- The paper introduces a bi-level framework that employs Normalizing Flows to learn and adapt sampling distributions for MPC.
- The paper leverages backpropagation-through-time and dynamic mirror descent for online updates of latent space parameters.
- The paper demonstrates improved efficiency and reduced trajectory costs in tasks such as planar navigation and robotic manipulation.
Learning Sampling Distributions for Model Predictive Control
Introduction
This paper presents a novel approach to optimizing Model Predictive Control (MPC) by learning sampling distributions using Normalizing Flows (NFs). The proposed methodology capitalizes on the flexibility and tractability of NFs to enhance sampling strategies in MPC, aiming to improve performance by adapting sampling distributions to the environmental context. The study is motivated by the limitations of traditional Gaussian assumptions in sampling-based MPC, which may lead to suboptimal performance, particularly in complex environments with sparse rewards or high-dimensional dynamics.
Sampling-Based Model Predictive Control
Sampling-based MPC leverages randomized sampling to handle non-differentiable dynamics and costs. A key component is the choice of the sampling distribution. While simple distributions like Gaussians facilitate tractable updates, they fall short in adaptability. To address this, the paper proposes a bi-level optimization framework where the base-level involves updating latent distribution parameters using Dynamic Mirror Descent (DMD), while the top-level learns the NF's transformation parameters. The process involves backpropagation-through-time (BPTT) across episodes, enabling the learned distribution to internalize environmental structure.
Methodology
The paper utilizes NFs to define complex, multimodal control distributions derived from a simpler latent space.
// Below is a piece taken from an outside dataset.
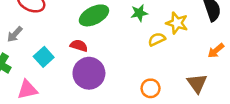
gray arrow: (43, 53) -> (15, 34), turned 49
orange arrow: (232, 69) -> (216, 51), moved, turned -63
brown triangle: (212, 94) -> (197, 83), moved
The approach involves an episodic training regime where the latent distribution's parameters are iteratively updated online during each episode, while NF parameters are refined post-episode. The NF's ability to map between latent and observation spaces is crucial, as it permits non-differentiable dynamics, particularly through the likelihood-ratio gradients.
Figure 1: Success rate and cost distribution on the PNRandDyn environment across a different number of samples.
Evaluation and Results
Planar Robot Navigation
The method was tested on a planar navigation task with dynamic obstacles, where controllers need to reach a goal while avoiding collisions. The NFMPC, which fully exploits the latent space updates, demonstrated superior scalability and efficiency with reduced sample counts compared to both the baseline MPPI and a competing FlowMPPI model.


Figure 2: Visualization of a trajectory and top samples from (top) NFMPC, (middle) FlowMPPI, and (bottom) MPPI on the PNRandDyn task.
Franka Panda Arm
In a more complex robotic manipulation task involving a Franka Panda arm, NFMPC maintained a higher success rate and lower trajectory costs across a variety of sample sizes. The results reinforce the efficacy of operating within the NF's latent space and leveraging recurrent training methodologies to adaptively optimize the control distribution.
Figure 3: Success rate and cost distribution on the FrankaObstacles environment across a different number of samples.
Limitations and Future Work
A notable limitation of the NFMPC approach is its dependence on task-specific distributions, which restricts straightforward transfer to new environments or dynamics without retraining. Future work could explore architectures that generalize across tasks and environments, potentially by integrating more sophisticated context conditioning strategies. Additionally, the paper acknowledges the computational overhead introduced by the NF; however, it suggests that performance gains and better scalability offer a feasible trade-off, especially with optimized sample reduction strategies.
Conclusion
The proposed approach represents a significant stride in sampling-based MPC by fully utilizing the potential of NFs to reformulate and optimize control sequences. The empirical results affirm that adapting operations into the NF's latent semantic space and incorporating BPTT can advance control performance, particularly in environments characterized by complexity or variability. Future exploration could focus on robustness enhancements and efficiency improvements, potentially extending applicability to broader domains within robotics and beyond.